Extract each line below that contains the word "surveyor", matching its case exactly.

*Information shown*.
— Begin —

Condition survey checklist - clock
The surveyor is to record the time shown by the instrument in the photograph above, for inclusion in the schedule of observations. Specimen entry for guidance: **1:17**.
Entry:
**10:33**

— End —
— Begin —

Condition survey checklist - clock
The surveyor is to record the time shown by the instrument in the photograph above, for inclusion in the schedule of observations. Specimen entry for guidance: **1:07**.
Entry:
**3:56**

— End —

*Solution*.
The surveyor is to record the time shown by the instrument in the photograph above, for inclusion in the schedule of observations. Specimen entry for guidance: **1:17**.
The surveyor is to record the time shown by the instrument in the photograph above, for inclusion in the schedule of observations. Specimen entry for guidance: **1:07**.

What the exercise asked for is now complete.